Required work
When a line below holds the string "SMART", show that line.

[Records excerpted from a collection]
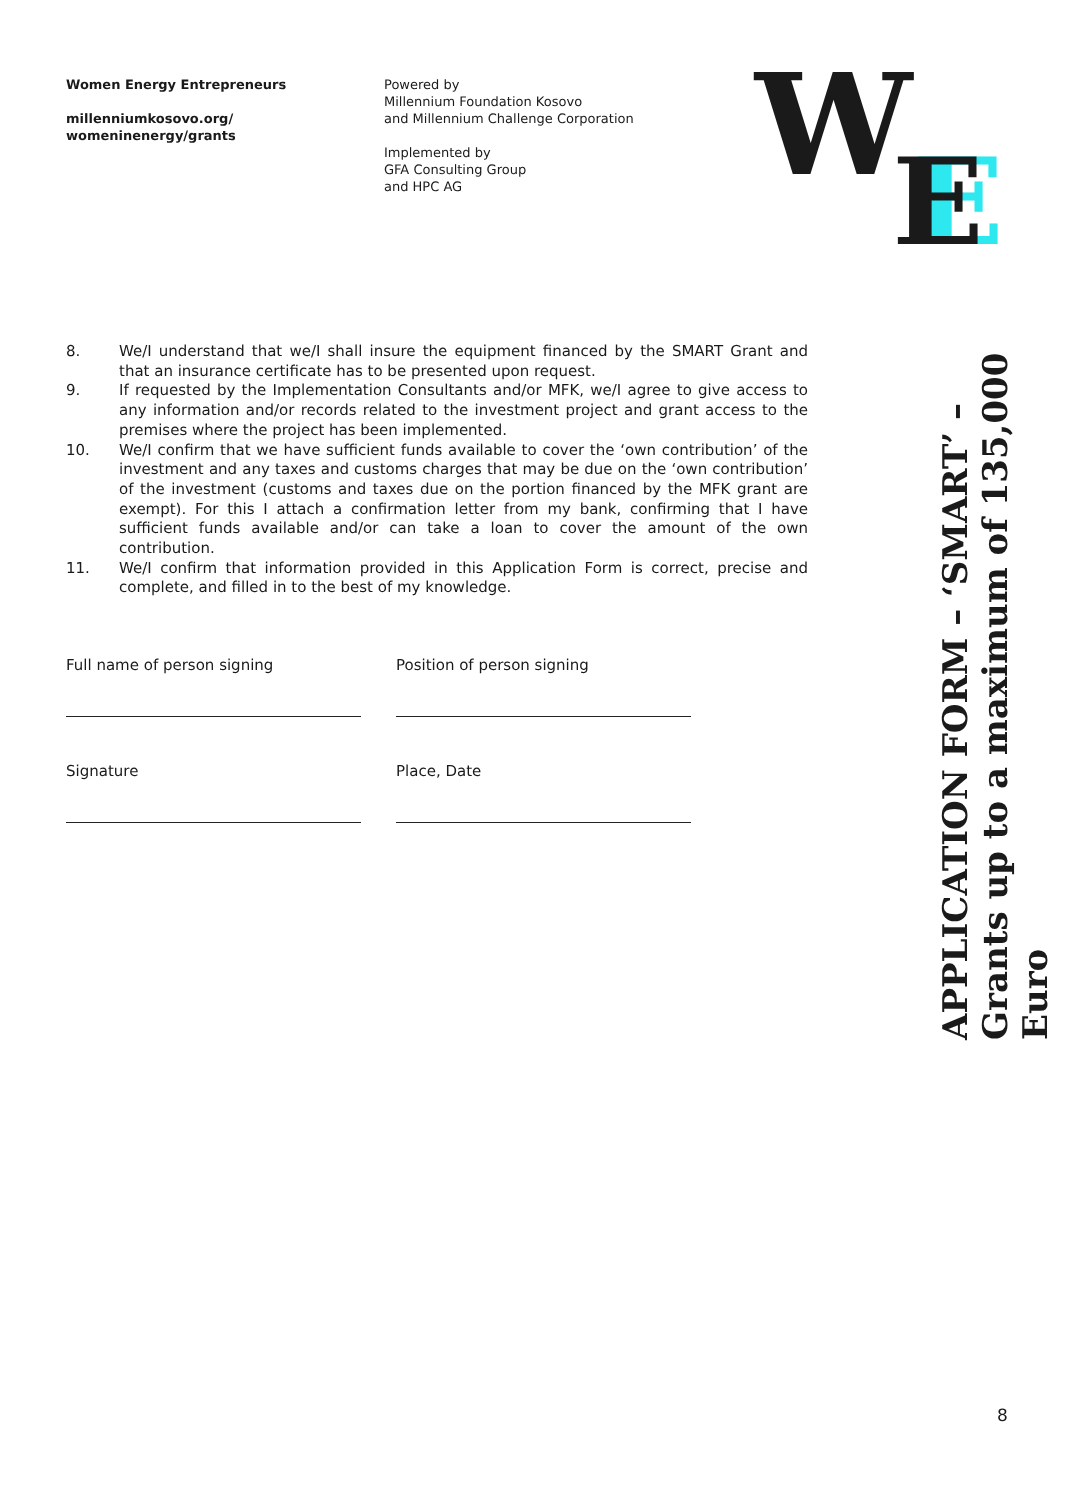Women Energy Entrepreneurs
millenniumkosovo.org/
womeninenergy/grants
Powered by
Millennium Foundation Kosovo
and Millennium Challenge Corporation
Implemented by
GFA Consulting Group
and HPC AG
WE
8. We/I understand that we/I shall insure the equipment financed by the SMART Grant and that an insurance certificate has to be presented upon request.
9. If requested by the Implementation Consultants and/or MFK, we/I agree to give access to any information and/or records related to the investment project and grant access to the premises where the project has been implemented.
10. We/I confirm that we have sufficient funds available to cover the ‘own contribution’ of the investment and any taxes and customs charges that may be due on the ‘own contribution’ of the investment (customs and taxes due on the portion financed by the MFK grant are exempt). For this I attach a confirmation letter from my bank, confirming that I have sufficient funds available and/or can take a loan to cover the amount of the own contribution.
11. We/I confirm that information provided in this Application Form is correct, precise and complete, and filled in to the best of my knowledge.
Full name of person signing Position of person signing
Signature Place, Date
APPLICATION FORM – ‘SMART’ –
Grants up to a maximum of 135,000 Euro
8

Task response
8. We/I understand that we/I shall insure the equipment financed by the SMART Grant and that an insurance certificate has to be presented upon request.
APPLICATION FORM – ‘SMART’ –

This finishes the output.